Syntax coloring

sábado, 2 de fevereiro de 2013

The beauty of Querydsl: calling database functions

It's a common pattern to have a self-referencing table, in order to model an hierarchy tree. Now, sorting results by hierarchy, is an entirely different subject. Some databases, like Oracle, has the start with / connect by clauses. But to bring that to the JPA world is another different story. And imagine that with the über ugly JPA 2 criteria queries. I was already using Querydsl with JPA (using EclipseLink), and it allowed a very clean solution.

First, I brought database functions to the rescue, and wrote a function which receives an entity id, a table name, the name column and the parent id column. So, the function can be reused on any type of entity. As the DB is Postgres, here comes the code:

create or replace function name_hierarchy
    (p_id bigint, 
     p_table varchar, 
     p_name_col varchar, 
     p_parent_id_col varchar)
    returns varchar
    as $$
        declare
            sql text;
            current_id bigint;
            v_name varchar;
            v_parent_id bigint;
            path varchar[];
        begin
            current_id := p_id;
            while current_id is not null loop
                sql := 'select id, ' 
                     || p_name_col || ', ' 
                     || p_parent_id_col
                     || ' from ' || p_table 
                     || ' where id = ' || current_id;
                execute sql into current_id, v_name, v_parent_id;
                path := array_prepend(v_name, path);
                current_id := v_parent_id;
            end loop;
            return array_to_string(path, ' > ');
        end;
    $$ language plpgsql
    stable;

Then, I needed to create a Querydsl operator to represent the function. It contains a name and the argument types.
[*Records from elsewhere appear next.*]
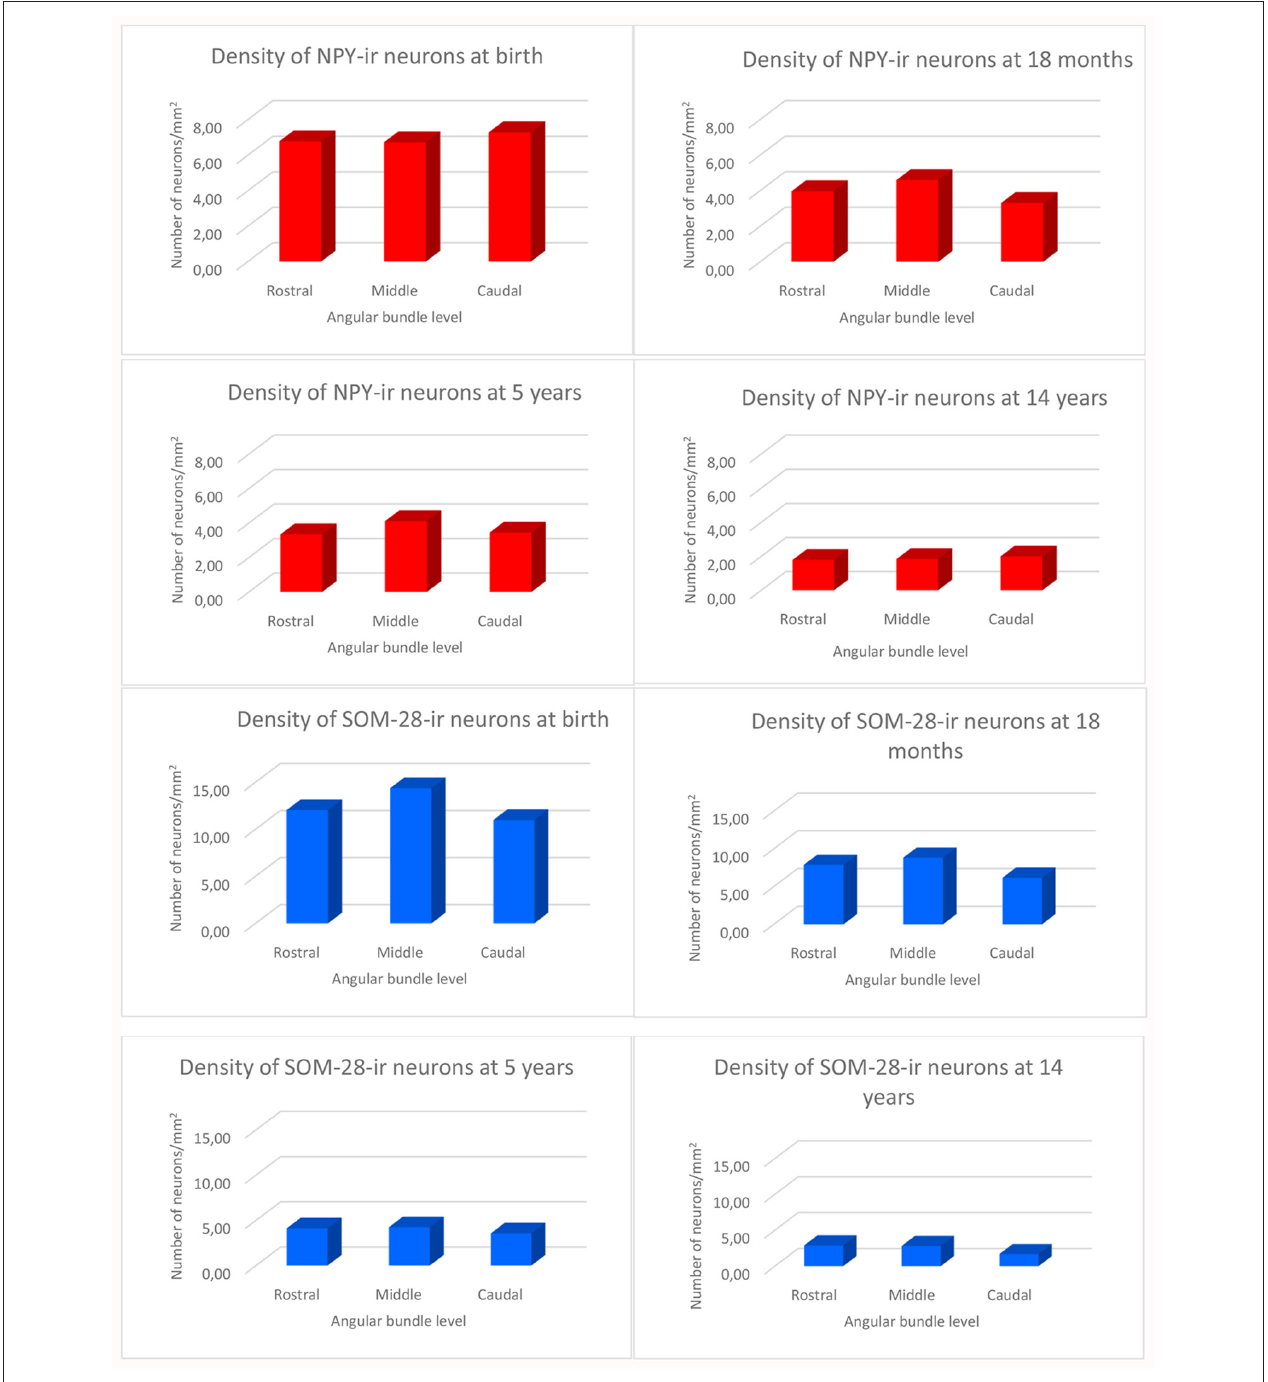
FIGURE 7 | Histograms showing the density of NPY and SOM-immunoreactive neurons per square millimeter distributed at three levels of the angular bundle: rostral, mid and caudal. Note the different scale for the number of labeled neurons used in NPY and SOM neuropeptides, respectively.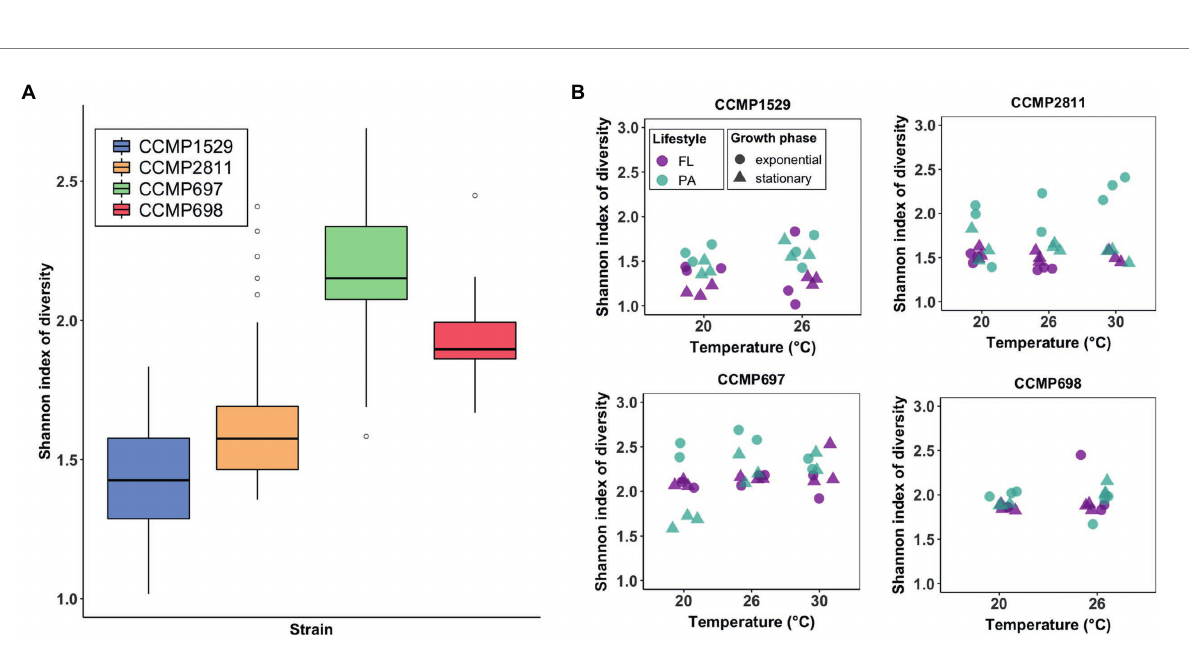
FIGURE 2 Analysis of Alpha diversity of the bacterial communities of Prorocentrum cordatum measured by mean Shannon diversity index. (A) Total Shannon diversity index of the bacterial communities. All samples were grouped by strain and are indicated by color. The solid black lines indicate medians, and the lower and upper bounds of the box represent the 25% and 75% quartiles. Outliers are indicated as open circles and represent samples falling outside the 10% and 90% quartiles. (B) The Shannon diversity between temperature (x-axis), lifestyles (color) and growth phase (shape) was analyzed for the bacterial communities of each P. cordatum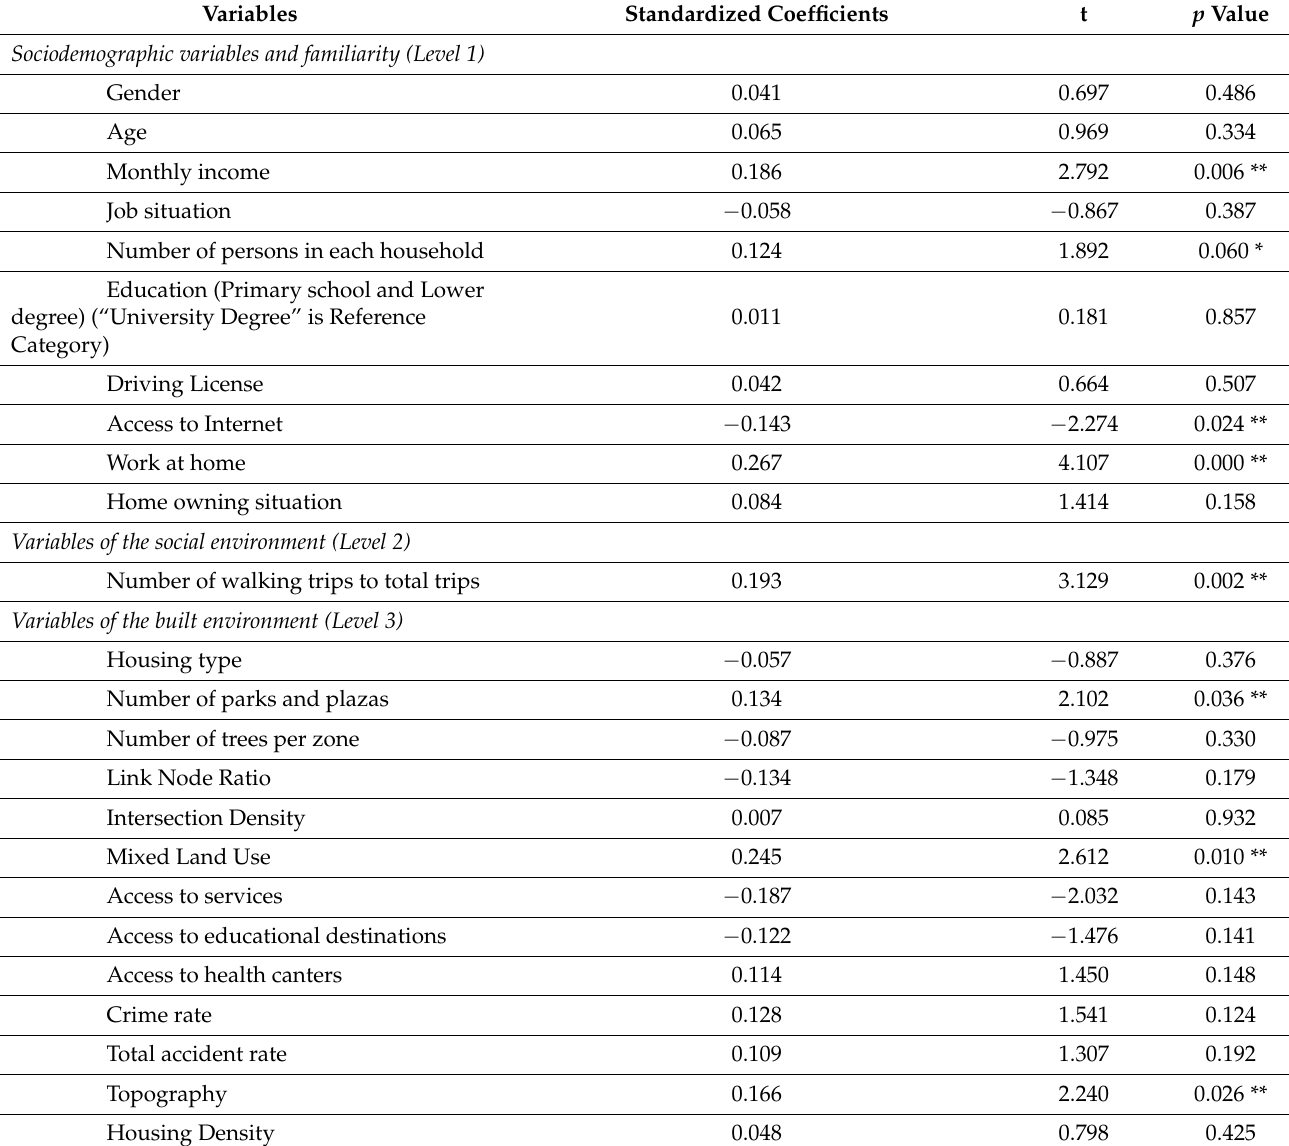
Table 6. The results of hierarchical multiple regression analysis for predicting walking for shopping (N =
public class CustomOperators {
    public static final Operator<String>
        NAME_HIERARCHY = new OperatorImpl<String>(
            "name_hierarchy", 
            Long.class, String.class, String.class, String.class);
}

There was also a custom Querydsl templates class to actually convert that operator into JPQL code (note that EclipseLink uses FUNC('name', args...) to invoke native database functions):

    public static class CustomTemplates
        extends EclipseLinkTemplates {

        private static final CustomTemplates INSTANCE = 
            new CustomTemplates();

        public static CustomTemplates getInstance() {
            return INSTANCE;
        }

        private CustomTemplates() {
            add(CustomOperators.NAME_HIERARCHY, 
                "FUNC('name_hierarchy', {0}, {1}, {2}, {3})");
        }
    }

As the example entity is Configuration, the final plumbing needed is a method annotated with @QueryDelegate(Configuration.class), so the extension method can be created in any class:

    @QueryDelegate(Configuration.class)
    public static StringExpression 
        nameHierarchy(EntityPath<Configuration> configuration) {
        NumberPath<Long> id = (NumberPath<Long>)
            FieldUtils.readField(configuration, "id");
        return StringOperation.create(
            CustomOperators.NAME_HIERARCHY, 
            id,
            StringTemplate.create("'configurations'"),
            StringTemplate.create("'name'"),
            StringTemplate.create("'parent_id'"));
    }

Finally, I can use the nameHierarchy method anywhere on queries, like:

QConfiguration c = QConfiguration.configuration;
List<Configuration> configs = new JPAQuery()
    .from(c)
    .orderBy(c.nameHierarchy.asc())
    .list(c);

Looks like that nameHierarchy method was always there, doesn't it? And the same idea can be reused on any other function, seamlessly blending them on the query metamodel. Now try to make something similar with JPA's criteria api!